Eight years after delivering my speech in Las Vegas, nothing has changed. Although transcription and coding have evolved into multi-million dollar industries, physicians still can’t seem to understand that the information they dictate – and the way in which it is dictated – can have a substantial impact on revenue and cash flow. Every time I ask medical students what kind of instruction they receive in such matters, their answers range from a clinical “None” to a confused“Hunh?”

In Stupid White Men Michael Moore goes into excruciating detail to explain the proper use of a toilet to men. He doesn’t do this just for comic effect. He does it so that men -- who seem to have no problems figuring out how to use power tools – can eliminate a constant source of tension with women and, as a result, develop better relationships which will lead to happier lives for everyone (and maybe even more sex).

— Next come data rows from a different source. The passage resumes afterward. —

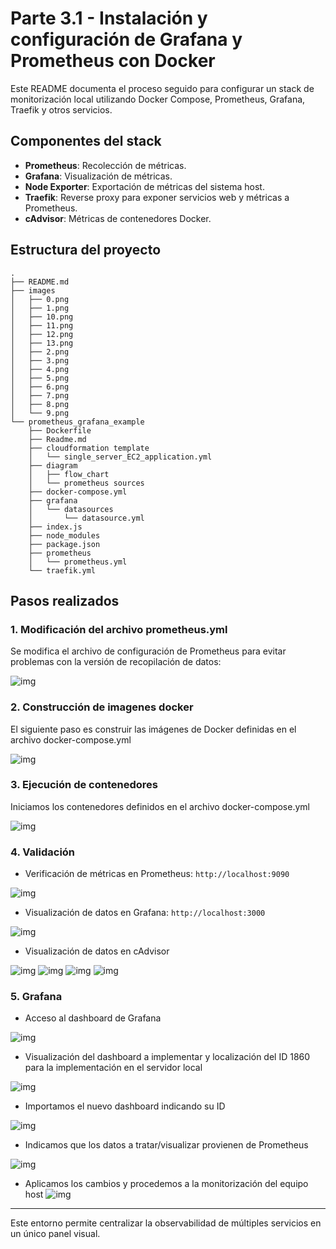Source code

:# Parte 3.1 - Instalación y configuración de Grafana y Prometheus con Docker

Este README documenta el proceso seguido para configurar un stack de monitorización local utilizando Docker Compose, Prometheus, Grafana, Traefik y otros servicios.

## Componentes del stack

- **Prometheus**: Recolección de métricas.
- **Grafana**: Visualización de métricas.
- **Node Exporter**: Exportación de métricas del sistema host.
- **Traefik**: Reverse proxy para exponer servicios web y métricas a Prometheus.
- **cAdvisor**: Métricas de contenedores Docker.

## Estructura del proyecto

```
.
├── README.md
├── images
│   ├── 0.png
│   ├── 1.png
│   ├── 10.png
│   ├── 11.png
│   ├── 12.png
│   ├── 13.png
│   ├── 2.png
│   ├── 3.png
│   ├── 4.png
│   ├── 5.png
│   ├── 6.png
│   ├── 7.png
│   ├── 8.png
│   └── 9.png
└── prometheus_grafana_example
    ├── Dockerfile
    ├── Readme.md
    ├── cloudformation template
    │   └── single_server_EC2_application.yml
    ├── diagram
    │   ├── flow_chart
    │   └── prometheus sources
    ├── docker-compose.yml
    ├── grafana
    │   └── datasources
    │       └── datasource.yml
    ├── index.js
    ├── node_modules
    ├── package.json
    ├── prometheus
    │   └── prometheus.yml
    └── traefik.yml
```

## Pasos realizados

### 1. Modificación del archivo prometheus.yml

Se modifica el archivo de configuración de Prometheus para evitar problemas con la versión de recopilación de datos:

![img](./images/0.png)

### 2. Construcción de imagenes docker

El siguiente paso es construir las imágenes de Docker definidas en el archivo docker-compose.yml

![img](./images/1.png)

### 3. Ejecución de contenedores

Iniciamos los contenedores definidos en el archivo docker-compose.yml

![img](./images/2.png)

### 4. Validación

- Verificación de métricas en Prometheus: `http://localhost:9090`

![img](./images/7.png)

- Visualización de datos en Grafana: `http://localhost:3000`

![img](./images/8.png)

- Visualización de datos en cAdvisor

![img](./images/3.png)
![img](./images/4.png)
![img](./images/5.png)
![img](./images/6.png)

### 5. Grafana

- Acceso al dashboard de Grafana

![img](./images/9.png)

- Visualización del dashboard a implementar y localización del ID 1860 para la implementación en el servidor local

![img](./images/10.png)

- Importamos el nuevo dashboard indicando su ID

![img](./images/11.png)

- Indicamos que los datos a tratar/visualizar provienen de Prometheus

![img](./images/12.png)

- Aplicamos los cambios y procedemos a la monitorización del equipo host
![img](./images/13.png)

---

Este entorno permite centralizar la observabilidad de múltiples servicios en un único panel visual.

Medical Records Directors need to take the same approach with physicians by explaining that coding can only be done based on the information which appears in the patient’s record. If the physician fails to give sufficient data, then a coder can only code to certain levels of reimbursement. If, however, more pertinent pieces of data are included in the dictated report, it may be possible to generate a higher level of billing.

If at first you don’t succeed.

Up until now, most of the changes in the medical transcription industry have focused on getting transcriptionists -- not physicians -- to adapt to new ways of working. Huge amounts of venture capital have gone into developing ASP software, greater networking capabilities, and new ways to reduce telephony charges. What folks continue to ignore is how transcription can be used to increase revenue by including more data that can lead to higher levels of coding.

In order to achieve increased levels of reimbursement, physicians must learn how to create reports in such a way that coders have more ammunition with which to bill at higher levels of reimbursement. The extra time it takes to dictate this information is a trivial consideration compared to the potential revenue to be reaped from the process. But in order to put an end to the current madness, doctors will have to change their habits.

Because this is a particularly difficult concept for people who have graduated from medical school to grasp, I’m going to dumb it down as much as possible for the sake of those licensed members of the medical community who “just don’t get it.” So listen up, folks!

Part of the scientific process involves testing hypotheses to see if they can be proven true. If an experiment continually fails to produce satisfactory results, one of the questions to be asked is whether the raw materials being used in the process are of a sufficient grade to make the experiment a success. The most radically dumbed-down version for physicians might read something like “Try adding salt.”

Now, if you bake a cake and put it on display, it will not attract as much attention as another cake that has some decorative icing on it. Why? Because it is the icing that makes the cake more appealing -- not its crust or texture. People will happily pay more for a decorated cake than they will for a plain cake. Oddly enough, the cost differential in preparing the two cakes is minimal. And the extra effort that goes into decorating a cake can be looked upon as giving the cake “added value.” But if you compare the extra revenue to be derived from the sale of a decorated cake (as opposed to a plain cake), you will probably encounter a much heftier profit margin.

Friends of mine who are in recovery are quick to define insanity as doing the same thing over and over while expecting to get different results. The mere fact that someone is a physician does not mean that he knows how to document patient care. In so many unacknowledged and underappreciated ways, that knowledge is the province of coders and medical transcriptionists. Because of their experience -- and their acute awareness of what is missing in their work -- they are the ones who can teach physicians how to properly create patient documentation and lead them to the promised land of richer reimbursements.